▶ **Dataset extract**:
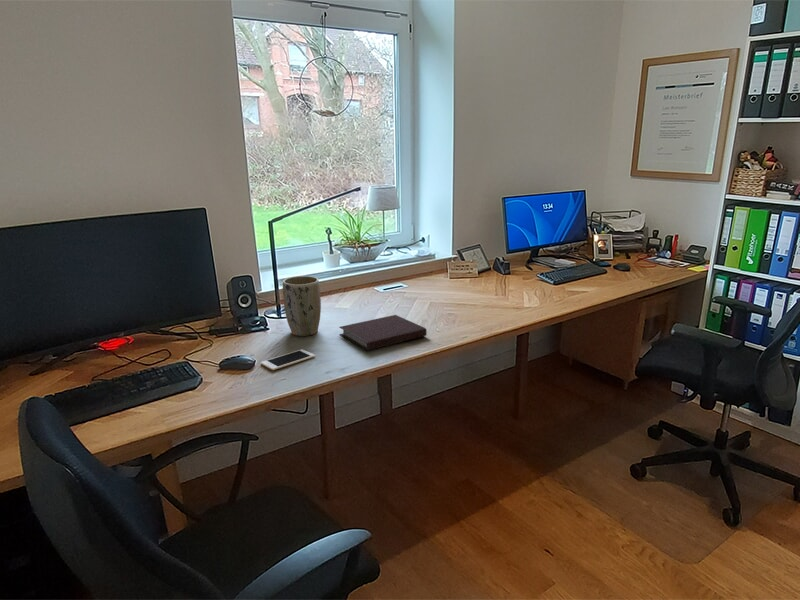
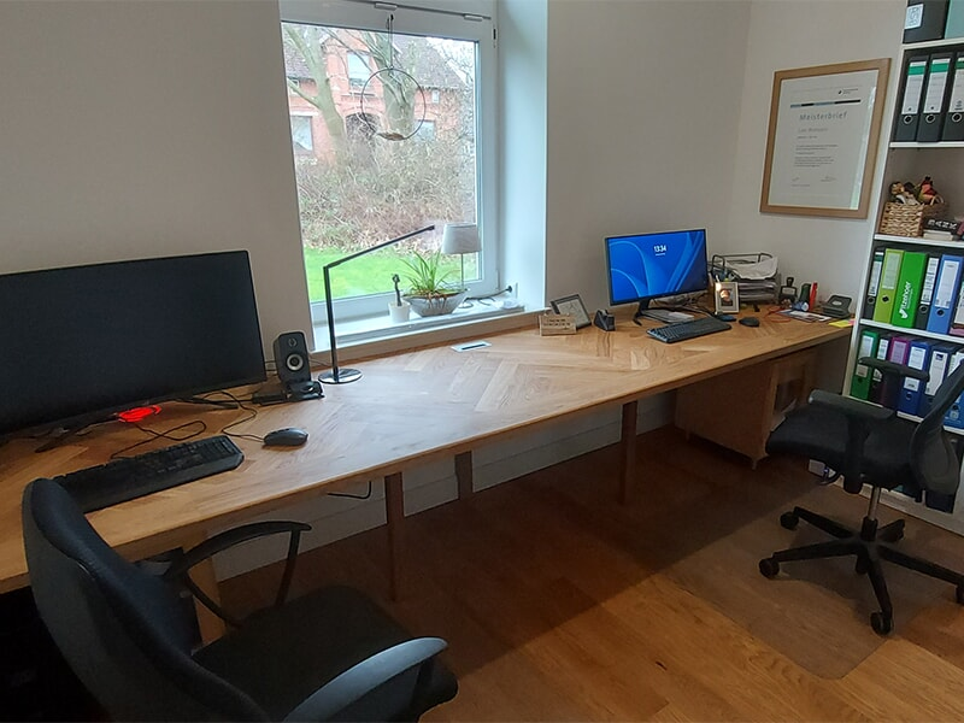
- notebook [338,314,428,351]
- plant pot [282,275,322,337]
- cell phone [260,349,316,371]
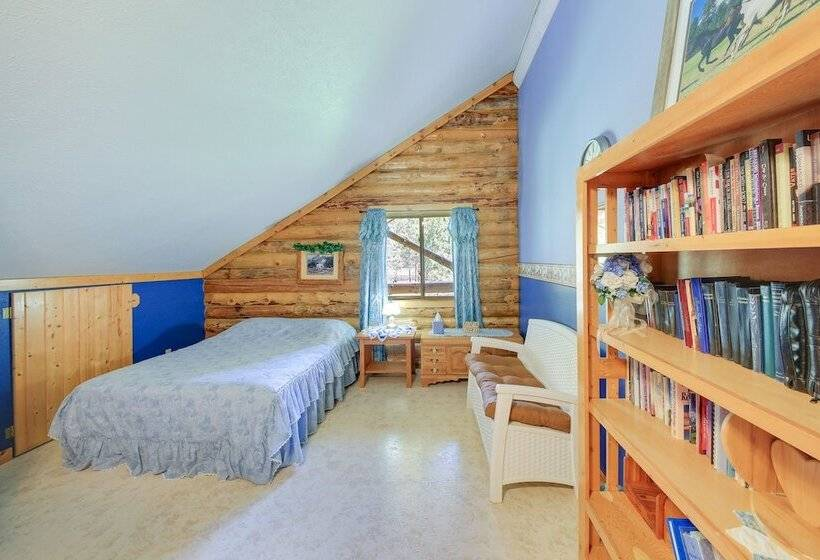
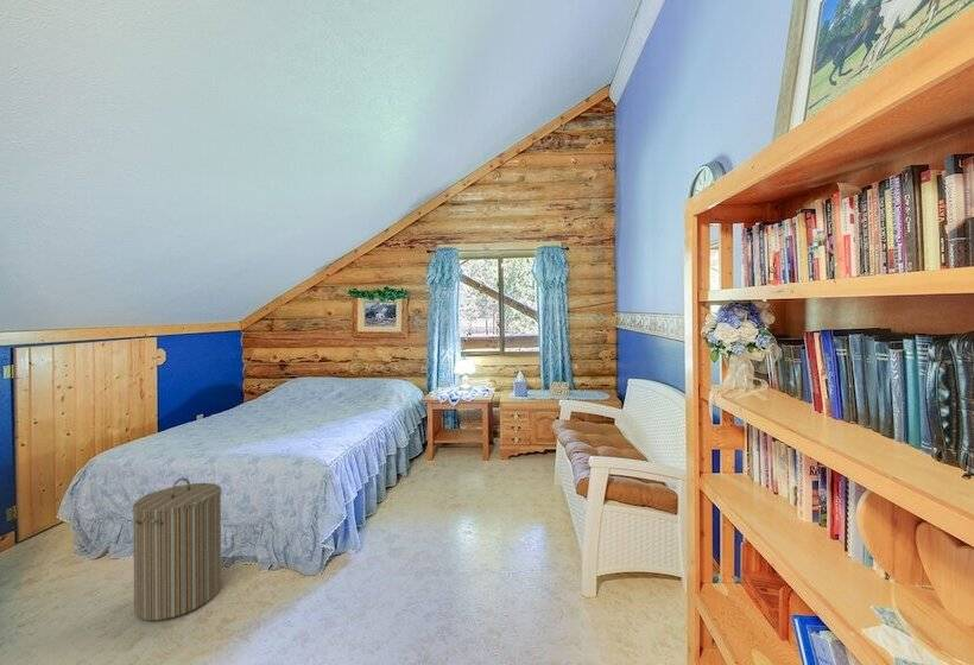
+ laundry hamper [132,477,222,622]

▶ **Problem statement**: What is needed is the data above, retyped exactly, with every picture left out.

▶ **Finished exercise**:
- notebook [338,314,428,351]
- plant pot [282,275,322,337]
- cell phone [260,349,316,371]
+ laundry hamper [132,477,222,622]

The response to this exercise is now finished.